Grau ist nicht einmal die Theorie

■ Die Statt Partei bleibt sich im Nachgeben treu / „Olle SPD-Kamellen“

Bei der Spurensuche nach grauen Einsprengseln im Kooperationsvertrag zwischen Statt Partei und SPD kamen gestern unter den Hamburger Oppositionsparteien harmonische Schwingungen auf: Einmütig befanden GAL und CDU, daß die Grauwerte selbst unter der Lupe nur schwer aufzufinden sind. GAL-Fraktionschefin Krista Sager höhnte, die Statt Partei habe „Voscheraus Eckpunkte pur gefressen“, und CDU-Fraktionschef Ole von Beust krittelte, in dem Werk fänden sich weitgehend „olle SPD-Kamellen“.

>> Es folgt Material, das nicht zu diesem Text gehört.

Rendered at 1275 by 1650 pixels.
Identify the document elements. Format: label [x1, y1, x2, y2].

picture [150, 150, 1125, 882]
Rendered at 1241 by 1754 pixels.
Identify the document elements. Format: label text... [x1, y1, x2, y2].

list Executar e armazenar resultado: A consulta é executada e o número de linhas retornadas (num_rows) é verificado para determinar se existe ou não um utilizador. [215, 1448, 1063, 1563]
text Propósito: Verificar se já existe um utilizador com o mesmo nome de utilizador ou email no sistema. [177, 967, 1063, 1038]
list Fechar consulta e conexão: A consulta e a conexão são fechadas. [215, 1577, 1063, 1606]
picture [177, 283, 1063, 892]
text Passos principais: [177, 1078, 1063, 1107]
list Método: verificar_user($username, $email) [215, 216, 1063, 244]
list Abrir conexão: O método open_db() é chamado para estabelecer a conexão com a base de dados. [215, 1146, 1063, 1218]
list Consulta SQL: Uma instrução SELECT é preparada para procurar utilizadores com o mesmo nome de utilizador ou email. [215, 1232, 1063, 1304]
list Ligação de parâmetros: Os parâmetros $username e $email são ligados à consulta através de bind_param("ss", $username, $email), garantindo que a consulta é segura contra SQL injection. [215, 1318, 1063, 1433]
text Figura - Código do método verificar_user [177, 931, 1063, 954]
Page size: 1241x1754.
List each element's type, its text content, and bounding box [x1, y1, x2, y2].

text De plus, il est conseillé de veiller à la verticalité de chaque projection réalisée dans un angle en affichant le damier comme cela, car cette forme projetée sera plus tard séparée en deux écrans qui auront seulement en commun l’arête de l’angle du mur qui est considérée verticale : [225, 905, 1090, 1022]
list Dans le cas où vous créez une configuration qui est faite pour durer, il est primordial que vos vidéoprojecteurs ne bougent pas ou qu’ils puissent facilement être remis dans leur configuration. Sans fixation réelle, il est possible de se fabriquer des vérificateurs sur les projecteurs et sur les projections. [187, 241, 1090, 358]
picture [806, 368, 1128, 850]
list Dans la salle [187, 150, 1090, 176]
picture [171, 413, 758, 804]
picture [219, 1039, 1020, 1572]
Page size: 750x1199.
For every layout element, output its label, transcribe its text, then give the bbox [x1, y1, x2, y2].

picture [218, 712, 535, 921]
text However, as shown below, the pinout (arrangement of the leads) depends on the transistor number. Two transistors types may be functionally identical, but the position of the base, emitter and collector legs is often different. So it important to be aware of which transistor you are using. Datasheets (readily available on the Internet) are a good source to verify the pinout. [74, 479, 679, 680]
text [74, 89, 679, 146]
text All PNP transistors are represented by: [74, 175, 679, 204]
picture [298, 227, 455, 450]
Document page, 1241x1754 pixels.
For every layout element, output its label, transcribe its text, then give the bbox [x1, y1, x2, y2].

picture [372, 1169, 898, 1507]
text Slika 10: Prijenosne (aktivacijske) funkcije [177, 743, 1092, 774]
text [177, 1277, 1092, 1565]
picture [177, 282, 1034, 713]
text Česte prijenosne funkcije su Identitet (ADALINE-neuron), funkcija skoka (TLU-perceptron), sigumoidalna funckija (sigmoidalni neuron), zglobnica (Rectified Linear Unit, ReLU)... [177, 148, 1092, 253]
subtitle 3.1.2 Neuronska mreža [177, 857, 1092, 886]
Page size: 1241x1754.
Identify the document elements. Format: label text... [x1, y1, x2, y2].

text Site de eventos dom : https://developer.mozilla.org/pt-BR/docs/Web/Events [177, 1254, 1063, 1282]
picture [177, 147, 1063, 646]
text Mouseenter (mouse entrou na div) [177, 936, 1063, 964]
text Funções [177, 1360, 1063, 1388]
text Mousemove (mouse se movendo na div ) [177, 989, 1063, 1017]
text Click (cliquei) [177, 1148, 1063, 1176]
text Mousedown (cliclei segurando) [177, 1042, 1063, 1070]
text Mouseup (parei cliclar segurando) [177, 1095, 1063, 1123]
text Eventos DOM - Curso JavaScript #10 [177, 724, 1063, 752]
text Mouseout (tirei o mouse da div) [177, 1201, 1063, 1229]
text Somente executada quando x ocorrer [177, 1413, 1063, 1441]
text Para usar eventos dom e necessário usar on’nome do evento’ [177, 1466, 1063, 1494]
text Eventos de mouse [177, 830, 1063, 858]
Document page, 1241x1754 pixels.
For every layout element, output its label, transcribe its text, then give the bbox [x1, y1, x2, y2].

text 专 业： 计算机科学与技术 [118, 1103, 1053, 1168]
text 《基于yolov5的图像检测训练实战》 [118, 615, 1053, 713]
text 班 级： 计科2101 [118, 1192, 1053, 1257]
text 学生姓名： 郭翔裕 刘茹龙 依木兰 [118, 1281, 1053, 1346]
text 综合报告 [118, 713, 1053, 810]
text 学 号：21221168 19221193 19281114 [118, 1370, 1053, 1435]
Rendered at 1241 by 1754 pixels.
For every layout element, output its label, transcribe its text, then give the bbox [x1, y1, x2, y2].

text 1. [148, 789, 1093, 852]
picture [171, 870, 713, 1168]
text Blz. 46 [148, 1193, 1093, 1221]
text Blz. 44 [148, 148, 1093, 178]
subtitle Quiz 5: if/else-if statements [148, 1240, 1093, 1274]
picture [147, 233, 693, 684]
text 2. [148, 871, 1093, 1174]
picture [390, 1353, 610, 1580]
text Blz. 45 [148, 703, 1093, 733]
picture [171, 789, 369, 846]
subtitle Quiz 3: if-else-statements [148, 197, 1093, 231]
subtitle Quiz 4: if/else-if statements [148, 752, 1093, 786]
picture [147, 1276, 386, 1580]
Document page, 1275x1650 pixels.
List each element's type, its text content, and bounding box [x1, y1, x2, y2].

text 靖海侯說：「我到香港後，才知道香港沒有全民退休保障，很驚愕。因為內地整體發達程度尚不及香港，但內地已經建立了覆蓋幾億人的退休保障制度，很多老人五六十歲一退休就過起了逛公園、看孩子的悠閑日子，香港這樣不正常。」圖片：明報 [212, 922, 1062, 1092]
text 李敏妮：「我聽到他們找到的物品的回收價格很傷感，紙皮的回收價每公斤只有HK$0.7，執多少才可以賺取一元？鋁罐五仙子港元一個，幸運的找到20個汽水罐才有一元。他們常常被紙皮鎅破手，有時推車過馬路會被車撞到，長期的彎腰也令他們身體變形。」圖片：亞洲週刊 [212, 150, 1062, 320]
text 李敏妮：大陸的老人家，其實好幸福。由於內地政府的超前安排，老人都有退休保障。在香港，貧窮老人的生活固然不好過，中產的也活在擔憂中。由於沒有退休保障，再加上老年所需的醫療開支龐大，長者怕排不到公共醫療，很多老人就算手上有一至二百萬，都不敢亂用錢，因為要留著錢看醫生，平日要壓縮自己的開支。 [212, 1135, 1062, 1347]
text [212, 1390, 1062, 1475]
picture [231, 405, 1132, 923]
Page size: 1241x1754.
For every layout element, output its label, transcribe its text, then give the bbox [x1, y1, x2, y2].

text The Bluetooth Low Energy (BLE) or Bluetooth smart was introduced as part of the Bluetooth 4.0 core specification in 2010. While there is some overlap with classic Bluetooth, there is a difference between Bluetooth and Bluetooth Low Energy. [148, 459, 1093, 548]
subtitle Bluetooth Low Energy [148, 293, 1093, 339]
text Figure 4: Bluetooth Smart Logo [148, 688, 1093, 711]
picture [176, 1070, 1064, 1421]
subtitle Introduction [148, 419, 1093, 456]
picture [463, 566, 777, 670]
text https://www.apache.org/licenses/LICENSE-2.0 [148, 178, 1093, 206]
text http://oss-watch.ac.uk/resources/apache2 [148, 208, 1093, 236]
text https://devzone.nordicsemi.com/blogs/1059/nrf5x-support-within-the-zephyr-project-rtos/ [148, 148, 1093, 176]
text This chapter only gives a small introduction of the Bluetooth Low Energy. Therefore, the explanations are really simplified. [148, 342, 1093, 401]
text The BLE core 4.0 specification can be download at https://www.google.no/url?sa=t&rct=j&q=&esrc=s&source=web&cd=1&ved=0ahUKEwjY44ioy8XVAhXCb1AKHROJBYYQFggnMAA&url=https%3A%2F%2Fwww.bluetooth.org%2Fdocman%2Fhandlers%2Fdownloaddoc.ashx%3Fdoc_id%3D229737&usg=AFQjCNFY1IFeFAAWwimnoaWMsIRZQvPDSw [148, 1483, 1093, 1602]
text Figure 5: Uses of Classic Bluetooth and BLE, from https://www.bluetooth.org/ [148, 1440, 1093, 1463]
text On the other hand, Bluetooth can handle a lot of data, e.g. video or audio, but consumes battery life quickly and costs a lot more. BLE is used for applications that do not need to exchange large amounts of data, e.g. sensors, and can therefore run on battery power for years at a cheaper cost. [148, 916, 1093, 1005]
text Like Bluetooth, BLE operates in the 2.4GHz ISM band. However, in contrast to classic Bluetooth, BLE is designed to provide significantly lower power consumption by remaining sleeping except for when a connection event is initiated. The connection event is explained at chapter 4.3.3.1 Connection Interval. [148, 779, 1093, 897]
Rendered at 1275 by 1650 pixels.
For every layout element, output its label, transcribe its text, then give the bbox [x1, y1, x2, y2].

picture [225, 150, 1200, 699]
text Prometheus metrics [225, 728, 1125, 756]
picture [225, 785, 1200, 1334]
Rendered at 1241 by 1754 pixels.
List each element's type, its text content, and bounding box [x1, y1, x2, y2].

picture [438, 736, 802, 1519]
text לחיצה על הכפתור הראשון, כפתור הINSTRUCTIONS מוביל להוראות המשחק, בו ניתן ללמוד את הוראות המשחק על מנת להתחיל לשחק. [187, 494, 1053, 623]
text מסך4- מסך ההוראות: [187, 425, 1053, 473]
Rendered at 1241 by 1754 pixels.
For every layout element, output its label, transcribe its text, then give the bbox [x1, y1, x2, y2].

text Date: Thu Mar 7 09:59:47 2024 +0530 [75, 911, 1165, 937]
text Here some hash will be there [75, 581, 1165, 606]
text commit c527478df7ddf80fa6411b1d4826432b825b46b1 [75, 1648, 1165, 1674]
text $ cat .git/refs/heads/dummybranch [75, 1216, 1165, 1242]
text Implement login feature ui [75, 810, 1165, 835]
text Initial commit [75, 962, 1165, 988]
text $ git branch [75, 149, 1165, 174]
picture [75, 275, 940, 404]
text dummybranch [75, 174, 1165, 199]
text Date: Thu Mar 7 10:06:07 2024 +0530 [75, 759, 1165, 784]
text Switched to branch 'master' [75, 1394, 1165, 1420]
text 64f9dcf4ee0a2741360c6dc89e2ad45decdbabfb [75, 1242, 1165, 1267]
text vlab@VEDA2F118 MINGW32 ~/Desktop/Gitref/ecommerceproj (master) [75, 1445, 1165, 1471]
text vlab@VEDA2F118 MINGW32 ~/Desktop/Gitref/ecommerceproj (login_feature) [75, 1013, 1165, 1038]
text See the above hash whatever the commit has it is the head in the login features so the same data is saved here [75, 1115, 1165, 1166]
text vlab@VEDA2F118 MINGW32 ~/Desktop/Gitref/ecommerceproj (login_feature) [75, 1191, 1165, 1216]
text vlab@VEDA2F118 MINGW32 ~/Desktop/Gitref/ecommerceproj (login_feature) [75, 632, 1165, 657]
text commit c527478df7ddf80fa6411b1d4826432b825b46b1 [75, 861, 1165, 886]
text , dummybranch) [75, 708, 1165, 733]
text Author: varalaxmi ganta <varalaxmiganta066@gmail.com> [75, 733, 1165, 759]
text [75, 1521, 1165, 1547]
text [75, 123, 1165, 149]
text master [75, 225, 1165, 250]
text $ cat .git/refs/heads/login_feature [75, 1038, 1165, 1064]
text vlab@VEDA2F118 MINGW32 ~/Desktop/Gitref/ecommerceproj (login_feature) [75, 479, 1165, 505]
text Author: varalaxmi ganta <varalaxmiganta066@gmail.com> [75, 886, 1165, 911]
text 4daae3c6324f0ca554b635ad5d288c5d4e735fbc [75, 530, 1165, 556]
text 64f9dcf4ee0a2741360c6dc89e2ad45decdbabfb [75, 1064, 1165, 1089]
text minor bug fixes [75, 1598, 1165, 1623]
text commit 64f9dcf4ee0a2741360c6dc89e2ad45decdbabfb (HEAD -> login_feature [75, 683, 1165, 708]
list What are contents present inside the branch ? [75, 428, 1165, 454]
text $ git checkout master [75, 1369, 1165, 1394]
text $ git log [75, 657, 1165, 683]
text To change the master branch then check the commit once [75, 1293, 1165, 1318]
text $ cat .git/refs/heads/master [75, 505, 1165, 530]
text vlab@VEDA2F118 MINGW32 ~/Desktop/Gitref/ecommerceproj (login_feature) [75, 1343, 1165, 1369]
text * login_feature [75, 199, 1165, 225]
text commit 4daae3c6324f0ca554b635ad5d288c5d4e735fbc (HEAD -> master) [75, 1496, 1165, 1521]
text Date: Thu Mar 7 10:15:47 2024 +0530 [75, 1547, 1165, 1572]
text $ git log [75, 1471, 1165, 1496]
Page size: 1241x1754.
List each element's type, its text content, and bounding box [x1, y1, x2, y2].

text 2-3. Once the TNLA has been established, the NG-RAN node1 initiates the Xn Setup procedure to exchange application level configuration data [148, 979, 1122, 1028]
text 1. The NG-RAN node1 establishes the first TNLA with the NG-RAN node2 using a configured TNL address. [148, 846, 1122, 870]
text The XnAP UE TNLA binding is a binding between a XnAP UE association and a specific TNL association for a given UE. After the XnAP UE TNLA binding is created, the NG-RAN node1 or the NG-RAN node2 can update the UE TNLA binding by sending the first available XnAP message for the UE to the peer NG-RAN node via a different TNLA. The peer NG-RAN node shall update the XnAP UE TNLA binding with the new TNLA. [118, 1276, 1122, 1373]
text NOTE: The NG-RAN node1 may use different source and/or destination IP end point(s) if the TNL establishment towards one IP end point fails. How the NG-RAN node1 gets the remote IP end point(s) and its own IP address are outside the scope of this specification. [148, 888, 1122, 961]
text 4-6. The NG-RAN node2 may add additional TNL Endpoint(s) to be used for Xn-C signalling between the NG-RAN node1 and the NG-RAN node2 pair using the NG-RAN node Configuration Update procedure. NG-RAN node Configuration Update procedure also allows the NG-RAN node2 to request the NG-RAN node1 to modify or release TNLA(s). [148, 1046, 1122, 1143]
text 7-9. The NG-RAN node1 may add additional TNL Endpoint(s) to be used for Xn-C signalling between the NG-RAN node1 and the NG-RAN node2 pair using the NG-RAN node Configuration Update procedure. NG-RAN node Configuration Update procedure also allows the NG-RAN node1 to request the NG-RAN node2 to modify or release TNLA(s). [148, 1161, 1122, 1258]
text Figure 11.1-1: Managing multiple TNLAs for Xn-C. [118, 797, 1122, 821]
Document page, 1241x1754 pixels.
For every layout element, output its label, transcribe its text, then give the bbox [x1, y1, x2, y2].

Ein Urteil, das sich laut Sager und von Beust schon nach der Auszählung einiger Redewendungen aufdrängt. So erscheint nach CDU-Zählungen in dem Vertrag das Wort 'prüfen' 16mal – und es beziehe sich prinzipiell auf die wichtigen politischen Fragen. Sprachforschung auch bei der GAL: Auf der Vertrags-Hitliste stünden die Wörter 'fortführen' und 'verstetigen' ganz oben. „Zu häufig, um sie zu zählen“, so Krista Sager. Ihr spöttischer Kommentar: „Die SPD hat ihren billigen Jakob gefunden. Er heißt Markus Wegner.“

In der Tat: Nach der Lektüre verfestigt sich der Eindruck, daß sich der Bürgermeister auf ganzer Linie durchgesetzt hat – nicht nur mit seinen Wunschprojekten (vor allem Hafenerweiterung, 4. Elbtunnelröhre, Elbvertiefung). Sogar die Präambel des Kooperationsvertrags wurde bis auf einen Spiegelstrich wortgetreu aus dem Voscherau-Papier abgeschrieben. Ähnlich bei Haushalt und Finanzen – dem Bereich, bei dem sich Markus Wegner mit hartem Sparkurs besonders hervortun wollte. „Hier gibt es keine nennenswerten Unterschiede zu dem, was die SPD uns als Koalitionsangebot offeriert hatte“, beschied Krista Sager.

Im Laufe des Dienstags hatte es so ausgesehen, als wolle die Statt Partei noch einmal aufbegehren, um wenigstens ihre Positionen zur Hafenstraße und die Forderung nach der Wahl der Bezirksamtsleiter durchzusetzten. Doch auch dies mißlang kläglich: „Die Kooperationspartner streben die Umstrukturierung der Bezirksverwaltung einschließlich der Neuordnung des Haushaltswesen der Bezirke bis zum Ende der Legislaturperiode an“, so der Vetragstext. Genügend Spielraum für Nachbesserungen á la Voscherau also.

Bauchlandung auch bei der Hafenstraße: Die Wählervereinigung hatte ein alternatives Kommunikationszentrum für die Baulücke neben den bunten Häusern gefordert – hier wollen die SPD Wohnungen und die Bewohner der Hafenstraße ein Stadtteilzentrum bauen. Das Ergebnis des mehrstündigen Palavers zwischen Wegner und Voscherau im Wortlaut: „Im Hinblick auf die Räumung der Hafenstraße sind sich die Kooperationspartner einig, daß der Senat eine Räumung (...) nur aufgrund eines Beschlusses der Bürgerschaft vornehmen wird“ – noch ein Voscherau-Essential pur. Wegners Klausel: Die Statt Partei wird der Räumung so lange nicht zustimmen, bis weitere Lösungsversuche zur Vermeidung einer etwaigen Eskalation erfolglos geblieben sind. Wen kümmerts, mag sich der Bürgermeister gedacht haben, kann er doch hier getrost auf die Berechenbarkeit der CDU setzen.

Im Nachgeben treu blieb sich die Statt Partei schließlich auch in der Frage des Fraktionszwangs. Den werde es bei ihnen nicht geben, betonte Wegner am Dienstag abend. Wohl aber eine „tragfähige Fraktionsdiziplin“. Folglich verbot sich die Wählervereinigung vertraglich, im Parlament und in den Auschüssen mit wechselnden Mehrheiten zu stimmen.